Recast everything in the records from the line containing "right wrist: (298, 635, -14)" down to the line containing "left knee: (783, 1025, 3)", inclusive, as a Markdown table with the columns Row and Line. Number each line in order and leave out any blank lines.

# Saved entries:
_ _ _ _ _ _ _
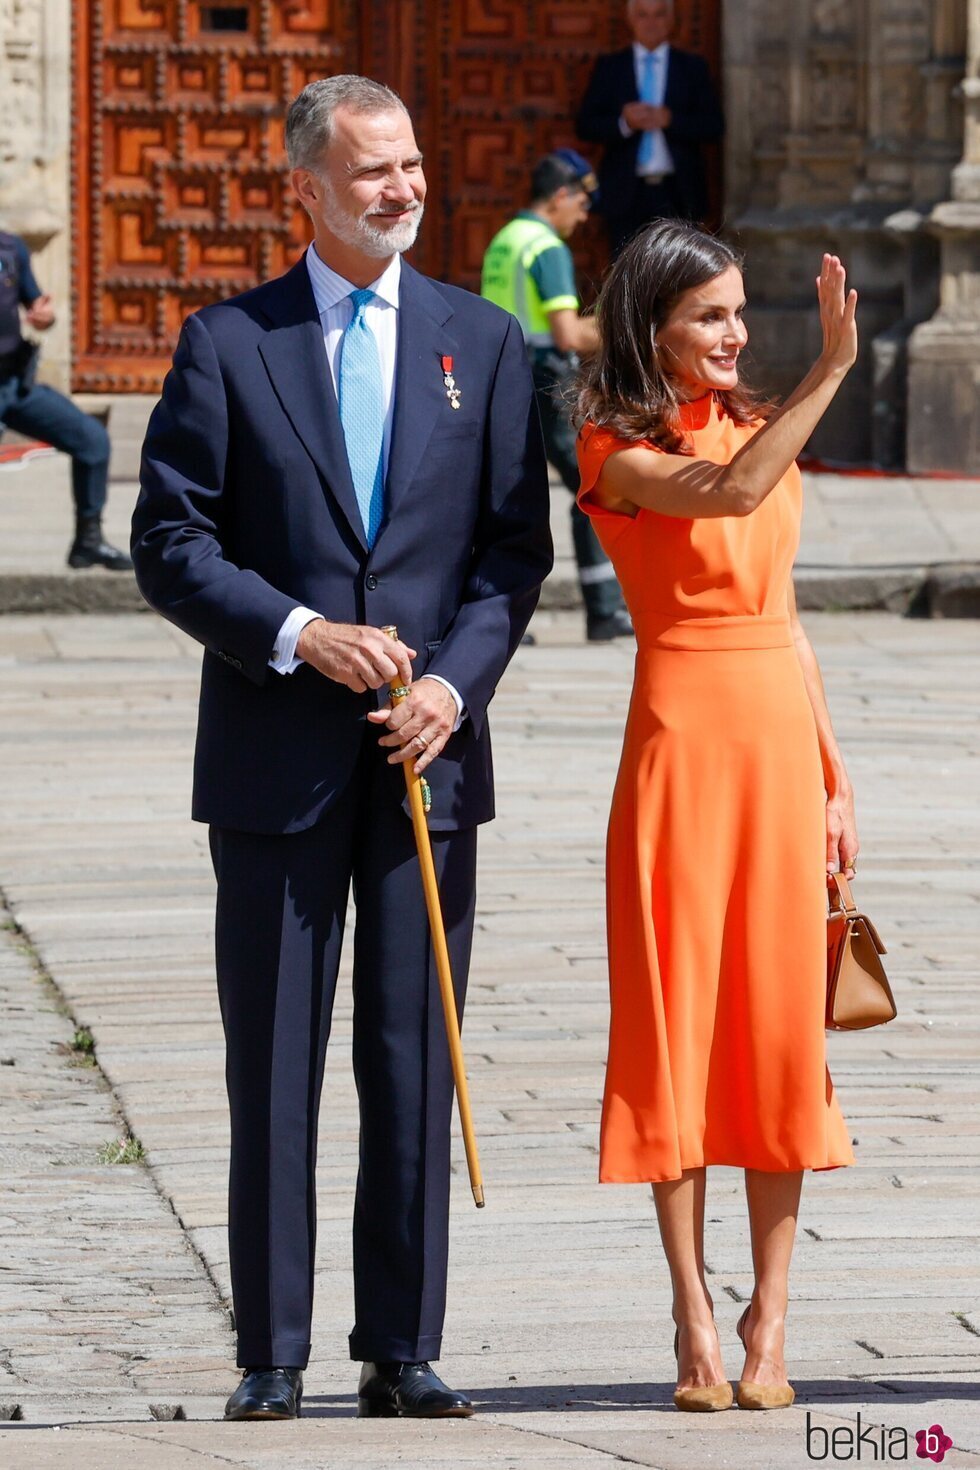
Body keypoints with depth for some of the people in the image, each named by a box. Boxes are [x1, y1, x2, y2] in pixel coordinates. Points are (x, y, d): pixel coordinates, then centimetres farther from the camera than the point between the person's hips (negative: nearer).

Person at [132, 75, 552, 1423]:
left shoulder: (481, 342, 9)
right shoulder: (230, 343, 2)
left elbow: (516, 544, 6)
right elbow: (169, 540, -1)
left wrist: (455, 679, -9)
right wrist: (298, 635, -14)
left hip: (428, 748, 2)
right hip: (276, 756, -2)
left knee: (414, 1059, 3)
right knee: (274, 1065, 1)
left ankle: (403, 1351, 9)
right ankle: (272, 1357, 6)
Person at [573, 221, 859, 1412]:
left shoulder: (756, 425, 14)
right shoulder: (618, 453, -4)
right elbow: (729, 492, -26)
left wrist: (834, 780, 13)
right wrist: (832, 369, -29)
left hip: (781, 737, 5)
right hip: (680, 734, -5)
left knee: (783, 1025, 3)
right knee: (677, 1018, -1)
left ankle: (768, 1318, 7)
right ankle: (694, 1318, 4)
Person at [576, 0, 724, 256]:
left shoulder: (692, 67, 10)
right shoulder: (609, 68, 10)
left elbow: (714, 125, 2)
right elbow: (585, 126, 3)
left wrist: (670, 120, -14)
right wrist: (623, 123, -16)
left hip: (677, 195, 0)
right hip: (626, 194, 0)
_ _ _ _ _ _ _
# Completed exercise:
| Row | Line |
|---|---|
| 1 | right wrist: (298, 635, -14) |
| 2 | left hip: (428, 748, 2) |
| 3 | right hip: (276, 756, -2) |
| 4 | left knee: (414, 1059, 3) |
| 5 | right knee: (274, 1065, 1) |
| 6 | left ankle: (403, 1351, 9) |
| 7 | right ankle: (272, 1357, 6) |
| 8 | Person at [573, 221, 859, 1412]: |
| 9 | left shoulder: (756, 425, 14) |
| 10 | right shoulder: (618, 453, -4) |
| 11 | right elbow: (729, 492, -26) |
| 12 | left wrist: (834, 780, 13) |
| 13 | right wrist: (832, 369, -29) |
| 14 | left hip: (781, 737, 5) |
| 15 | right hip: (680, 734, -5) |
| 16 | left knee: (783, 1025, 3) |